Inadequate parking for a growing mosque led the City Council to deny a site plan request for an addition to be added to the existing structure. The vote was 4-0 with Councilwoman Elizabeth Waner abstaining.

Prayer is given in the existing 680-square-foot building at 525 N. University Drive. The 8,307-square-foot addition is needed for fellowship and recreation, said attorney Randel Shadid, representing the Islamic Society of Edmond.

“I did attend a dinner for the mosque about three weeks ago. There were 100 people who attended that to welcome home the people who go on the pilgrimage to Mecca,” Shadid said. “That’s one of their larger functions.”

“Parking has been one of the main issues,” City Planner Bob Schiermeyer said to a standing room only crowd. “They will have a total of 33 parking spaces and the code provides that you shall have one parking space for every three seats.”

Permanent seating is not used for worship in the mosque. Prayer mats are used.

“Parking was discussed on University with a drive out to Wayne,” Schiermeyer said. “And parking would be on the south side, some of which is already there.”

In December the Planning Commission approved the site plan at a time when The Church of Jesus Christ of Latter-day Saints offered to share parking on their property. However, the national organization representing the church has since revoked the church’s decision.

“All we are asking is to apply the standards that you apply to all other churches. I think we meet those standards in this case,” Shadid said.

Fairview Baptist Church Pastor Paul Blair said his church located at Sooner Road and Danforth came to the council in 2003 with an expansion request for the facility on the 5-acre site.

“Our existing facility at the time consisted of a 2,800-square-foot facility. About 800 square feet was our sanctuary,” Blair said.

The church proposed an 11,000-square-foot family life addition for classrooms, offices and restrooms in a multipurpose facility. Today, the space is used as the primary worship facility.

“In our communications with the City of Edmond, it was determined that parking needs would be based not on our worship center and existing facility, but upon the largest single-room space in the new complex.”

Fairview was required by the City of Edmond to install 128 hard-surfaced parking spaces to meet the city’s architectural standards.
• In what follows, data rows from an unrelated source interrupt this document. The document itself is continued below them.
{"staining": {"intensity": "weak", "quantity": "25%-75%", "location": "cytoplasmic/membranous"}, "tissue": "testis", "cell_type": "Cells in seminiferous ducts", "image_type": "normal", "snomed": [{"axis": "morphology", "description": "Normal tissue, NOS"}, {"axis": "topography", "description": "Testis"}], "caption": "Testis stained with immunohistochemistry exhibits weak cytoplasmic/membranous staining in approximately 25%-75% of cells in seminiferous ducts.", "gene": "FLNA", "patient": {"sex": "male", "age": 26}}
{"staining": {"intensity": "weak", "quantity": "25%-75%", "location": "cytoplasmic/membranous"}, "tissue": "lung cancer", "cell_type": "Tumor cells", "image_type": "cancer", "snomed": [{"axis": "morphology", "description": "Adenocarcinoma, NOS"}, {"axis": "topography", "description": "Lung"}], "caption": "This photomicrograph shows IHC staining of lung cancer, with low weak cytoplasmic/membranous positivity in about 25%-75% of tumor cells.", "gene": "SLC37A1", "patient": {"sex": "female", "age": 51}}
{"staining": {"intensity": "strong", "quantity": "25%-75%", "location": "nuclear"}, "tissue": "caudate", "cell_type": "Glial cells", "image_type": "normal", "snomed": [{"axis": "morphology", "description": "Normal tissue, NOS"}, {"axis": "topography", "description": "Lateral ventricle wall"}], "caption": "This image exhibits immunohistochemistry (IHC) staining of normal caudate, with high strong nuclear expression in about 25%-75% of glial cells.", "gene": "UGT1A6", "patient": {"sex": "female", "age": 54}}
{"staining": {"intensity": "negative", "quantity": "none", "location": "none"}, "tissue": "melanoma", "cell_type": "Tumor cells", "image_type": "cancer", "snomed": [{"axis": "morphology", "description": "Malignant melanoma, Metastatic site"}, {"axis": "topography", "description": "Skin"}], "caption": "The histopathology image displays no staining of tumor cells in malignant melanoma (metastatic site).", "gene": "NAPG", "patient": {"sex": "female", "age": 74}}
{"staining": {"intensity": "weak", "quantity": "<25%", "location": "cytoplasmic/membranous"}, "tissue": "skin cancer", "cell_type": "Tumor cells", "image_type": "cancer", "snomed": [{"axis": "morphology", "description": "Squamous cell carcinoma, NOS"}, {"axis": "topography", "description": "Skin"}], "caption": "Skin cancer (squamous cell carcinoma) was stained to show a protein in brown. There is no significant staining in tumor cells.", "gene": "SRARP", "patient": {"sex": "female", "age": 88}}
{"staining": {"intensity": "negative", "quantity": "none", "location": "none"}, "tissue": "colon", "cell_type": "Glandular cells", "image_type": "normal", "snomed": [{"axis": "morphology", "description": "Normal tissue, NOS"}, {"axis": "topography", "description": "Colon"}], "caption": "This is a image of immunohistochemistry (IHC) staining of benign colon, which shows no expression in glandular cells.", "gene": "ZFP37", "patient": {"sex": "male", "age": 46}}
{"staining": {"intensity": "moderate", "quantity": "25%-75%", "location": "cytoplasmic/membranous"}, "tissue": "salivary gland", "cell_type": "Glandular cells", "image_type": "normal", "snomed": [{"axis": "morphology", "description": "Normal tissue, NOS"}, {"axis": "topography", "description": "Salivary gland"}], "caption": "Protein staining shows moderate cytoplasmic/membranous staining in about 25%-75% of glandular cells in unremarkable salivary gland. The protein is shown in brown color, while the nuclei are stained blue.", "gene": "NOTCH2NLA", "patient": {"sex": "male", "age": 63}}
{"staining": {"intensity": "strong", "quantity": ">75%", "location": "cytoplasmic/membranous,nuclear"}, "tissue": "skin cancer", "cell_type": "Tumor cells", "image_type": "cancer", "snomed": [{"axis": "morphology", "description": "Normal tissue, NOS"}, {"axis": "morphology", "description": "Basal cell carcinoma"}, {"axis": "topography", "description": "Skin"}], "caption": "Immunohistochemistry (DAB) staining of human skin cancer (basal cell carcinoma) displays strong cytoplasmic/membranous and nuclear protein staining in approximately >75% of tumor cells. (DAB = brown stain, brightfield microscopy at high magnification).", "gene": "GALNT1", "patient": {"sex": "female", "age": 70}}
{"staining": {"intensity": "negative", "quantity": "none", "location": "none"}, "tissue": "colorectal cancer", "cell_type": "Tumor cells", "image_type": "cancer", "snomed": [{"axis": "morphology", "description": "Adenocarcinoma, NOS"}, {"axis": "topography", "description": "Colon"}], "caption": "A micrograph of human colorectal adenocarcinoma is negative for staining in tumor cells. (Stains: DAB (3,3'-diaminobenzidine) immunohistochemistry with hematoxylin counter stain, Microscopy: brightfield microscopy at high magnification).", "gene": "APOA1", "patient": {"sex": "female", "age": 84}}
“We just ask that the same standards be equitably applied,” Blair said. “If these standards no longer apply to religious facilities then we welcome that because we are about to bring to this council our own plans for expansion.”

Misty Buchanan lives nearby the mosque. She complained that the addition would be too close to her back yard. The building does not match the single family neighborhood, she said.

“Nobody is directly across the alley from a building this size,” she said of making comparisons to residents near church properties. The existing 1990 building blends in with the neighborhood, she said.

“If they need to expand, they need to find property that is available to expand on,” Buchanan said. “This is too big …Can we have a little consideration here for the homeowners?”

Linda Newsome said the Muslim Call to Worship would disrupt the neighborhood three times a day from 3-5 minutes a session. The calls would increase during Ramadan, she said.

“There are many cities across America fighting these calls to worship at their local mosques,” Newsome said. Shadid promised there would be no calls of worship as part of the special use permit.

Attorney Walter Jenny said parking, traffic safety and incompatibility with the neighborhood as reasons to deny the addition’s site plan.

Wayne Street is a narrow road with parking currently on both sides, he said. The proposal has traffic going into the parking lot from University and exiting on Wayne, Jenny added.

Parking on Wayne is already an issue for Real Estate Broker Mariana Lloyd, who owns property one block west of the mosque.

“At any given time of the day, you cannot get up and down Wayne,” Lloyd said. The street imposes a safety hazard for motorists and pedestrians, she said.

“Not a week ago, they were redoing the roads on Wayne,” she said. “…I had to have one of the city workers back me out onto University in order to get to my building. This is a serious situation. And, we’ve got a bigger problem here than adding another 8,000 square feet on that corner.”

It’s not unusual for a church or business to outgrow their space, said Nick Massey, city councilman.

I think I agree with a lot of the points about parking and the size of the building,” Massey said. “We’re trying to shoe-horn an 8,000-square-foot building into an area that barely justifies the size that it is right now.”